Since the data must remain as supplied, reproduce it word for word.

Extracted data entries
::::

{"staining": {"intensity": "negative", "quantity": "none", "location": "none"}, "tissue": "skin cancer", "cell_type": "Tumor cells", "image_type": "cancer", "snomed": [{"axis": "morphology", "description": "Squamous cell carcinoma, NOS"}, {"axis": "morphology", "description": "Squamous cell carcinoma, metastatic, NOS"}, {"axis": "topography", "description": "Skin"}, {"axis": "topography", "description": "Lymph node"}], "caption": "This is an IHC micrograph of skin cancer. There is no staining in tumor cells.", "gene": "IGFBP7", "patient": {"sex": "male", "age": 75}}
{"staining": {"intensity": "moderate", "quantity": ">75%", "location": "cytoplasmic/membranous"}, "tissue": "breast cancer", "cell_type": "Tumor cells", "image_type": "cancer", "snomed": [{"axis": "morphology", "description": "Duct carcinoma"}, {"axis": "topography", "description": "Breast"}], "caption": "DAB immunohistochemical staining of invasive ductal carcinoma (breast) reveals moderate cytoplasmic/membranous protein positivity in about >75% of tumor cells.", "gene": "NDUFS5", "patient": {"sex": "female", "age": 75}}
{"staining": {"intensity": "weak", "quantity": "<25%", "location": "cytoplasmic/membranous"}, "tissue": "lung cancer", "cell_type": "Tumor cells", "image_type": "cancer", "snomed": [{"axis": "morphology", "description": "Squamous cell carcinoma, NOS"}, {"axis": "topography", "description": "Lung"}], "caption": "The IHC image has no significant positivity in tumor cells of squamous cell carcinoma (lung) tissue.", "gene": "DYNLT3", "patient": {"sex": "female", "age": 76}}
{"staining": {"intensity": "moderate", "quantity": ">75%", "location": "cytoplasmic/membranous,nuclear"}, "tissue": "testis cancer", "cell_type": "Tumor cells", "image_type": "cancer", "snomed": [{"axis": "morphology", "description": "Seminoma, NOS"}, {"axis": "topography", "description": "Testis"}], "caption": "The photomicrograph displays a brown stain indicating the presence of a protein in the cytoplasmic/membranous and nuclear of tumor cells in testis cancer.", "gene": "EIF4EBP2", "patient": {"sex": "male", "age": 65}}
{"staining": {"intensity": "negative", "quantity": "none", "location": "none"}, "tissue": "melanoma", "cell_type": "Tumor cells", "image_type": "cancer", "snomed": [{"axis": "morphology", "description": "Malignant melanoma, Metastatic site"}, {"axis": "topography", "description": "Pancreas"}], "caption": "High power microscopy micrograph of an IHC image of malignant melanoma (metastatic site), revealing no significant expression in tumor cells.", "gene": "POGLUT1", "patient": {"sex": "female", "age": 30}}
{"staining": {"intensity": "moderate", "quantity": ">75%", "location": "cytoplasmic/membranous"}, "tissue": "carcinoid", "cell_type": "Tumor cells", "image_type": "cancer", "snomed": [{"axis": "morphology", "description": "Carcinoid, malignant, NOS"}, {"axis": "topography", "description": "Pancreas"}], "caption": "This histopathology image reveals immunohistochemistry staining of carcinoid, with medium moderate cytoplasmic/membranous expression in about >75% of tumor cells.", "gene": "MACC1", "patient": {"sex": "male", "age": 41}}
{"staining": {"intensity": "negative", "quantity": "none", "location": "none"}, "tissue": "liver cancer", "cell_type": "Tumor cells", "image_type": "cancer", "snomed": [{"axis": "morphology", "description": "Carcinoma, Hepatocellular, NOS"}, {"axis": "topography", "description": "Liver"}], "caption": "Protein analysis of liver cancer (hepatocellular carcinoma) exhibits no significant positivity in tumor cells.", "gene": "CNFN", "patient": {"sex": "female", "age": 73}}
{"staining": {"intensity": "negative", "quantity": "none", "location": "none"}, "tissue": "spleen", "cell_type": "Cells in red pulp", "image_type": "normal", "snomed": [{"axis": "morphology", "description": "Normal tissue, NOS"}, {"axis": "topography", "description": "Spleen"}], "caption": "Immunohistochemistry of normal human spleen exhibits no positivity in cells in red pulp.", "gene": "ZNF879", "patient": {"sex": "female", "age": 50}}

::::

- **ANSWER TO THIS PROBLEM**
{"staining": {"intensity": "negative", "quantity": "none", "location": "none"}, "tissue": "skin cancer", "cell_type": "Tumor cells", "image_type": "cancer", "snomed": [{"axis": "morphology", "description": "Squamous cell carcinoma, NOS"}, {"axis": "morphology", "description": "Squamous cell carcinoma, metastatic, NOS"}, {"axis": "topography", "description": "Skin"}, {"axis": "topography", "description": "Lymph node"}], "caption": "This is an IHC micrograph of skin cancer. There is no staining in tumor cells.", "gene": "IGFBP7", "patient": {"sex": "male", "age": 75}}
{"staining": {"intensity": "moderate", "quantity": ">75%", "location": "cytoplasmic/membranous"}, "tissue": "breast cancer", "cell_type": "Tumor cells", "image_type": "cancer", "snomed": [{"axis": "morphology", "description": "Duct carcinoma"}, {"axis": "topography", "description": "Breast"}], "caption": "DAB immunohistochemical staining of invasive ductal carcinoma (breast) reveals moderate cytoplasmic/membranous protein positivity in about >75% of tumor cells.", "gene": "NDUFS5", "patient": {"sex": "female", "age": 75}}
{"staining": {"intensity": "weak", "quantity": "<25%", "location": "cytoplasmic/membranous"}, "tissue": "lung cancer", "cell_type": "Tumor cells", "image_type": "cancer", "snomed": [{"axis": "morphology", "description": "Squamous cell carcinoma, NOS"}, {"axis": "topography", "description": "Lung"}], "caption": "The IHC image has no significant positivity in tumor cells of squamous cell carcinoma (lung) tissue.", "gene": "DYNLT3", "patient": {"sex": "female", "age": 76}}
{"staining": {"intensity": "moderate", "quantity": ">75%", "location": "cytoplasmic/membranous,nuclear"}, "tissue": "testis cancer", "cell_type": "Tumor cells", "image_type": "cancer", "snomed": [{"axis": "morphology", "description": "Seminoma, NOS"}, {"axis": "topography", "description": "Testis"}], "caption": "The photomicrograph displays a brown stain indicating the presence of a protein in the cytoplasmic/membranous and nuclear of tumor cells in testis cancer.", "gene": "EIF4EBP2", "patient": {"sex": "male", "age": 65}}
{"staining": {"intensity": "negative", "quantity": "none", "location": "none"}, "tissue": "melanoma", "cell_type": "Tumor cells", "image_type": "cancer", "snomed": [{"axis": "morphology", "description": "Malignant melanoma, Metastatic site"}, {"axis": "topography", "description": "Pancreas"}], "caption": "High power microscopy micrograph of an IHC image of malignant melanoma (metastatic site), revealing no significant expression in tumor cells.", "gene": "POGLUT1", "patient": {"sex": "female", "age": 30}}
{"staining": {"intensity": "moderate", "quantity": ">75%", "location": "cytoplasmic/membranous"}, "tissue": "carcinoid", "cell_type": "Tumor cells", "image_type": "cancer", "snomed": [{"axis": "morphology", "description": "Carcinoid, malignant, NOS"}, {"axis": "topography", "description": "Pancreas"}], "caption": "This histopathology image reveals immunohistochemistry staining of carcinoid, with medium moderate cytoplasmic/membranous expression in about >75% of tumor cells.", "gene": "MACC1", "patient": {"sex": "male", "age": 41}}
{"staining": {"intensity": "negative", "quantity": "none", "location": "none"}, "tissue": "liver cancer", "cell_type": "Tumor cells", "image_type": "cancer", "snomed": [{"axis": "morphology", "description": "Carcinoma, Hepatocellular, NOS"}, {"axis": "topography", "description": "Liver"}], "caption": "Protein analysis of liver cancer (hepatocellular carcinoma) exhibits no significant positivity in tumor cells.", "gene": "CNFN", "patient": {"sex": "female", "age": 73}}
{"staining": {"intensity": "negative", "quantity": "none", "location": "none"}, "tissue": "spleen", "cell_type": "Cells in red pulp", "image_type": "normal", "snomed": [{"axis": "morphology", "description": "Normal tissue, NOS"}, {"axis": "topography", "description": "Spleen"}], "caption": "Immunohistochemistry of normal human spleen exhibits no positivity in cells in red pulp.", "gene": "ZNF879", "patient": {"sex": "female", "age": 50}}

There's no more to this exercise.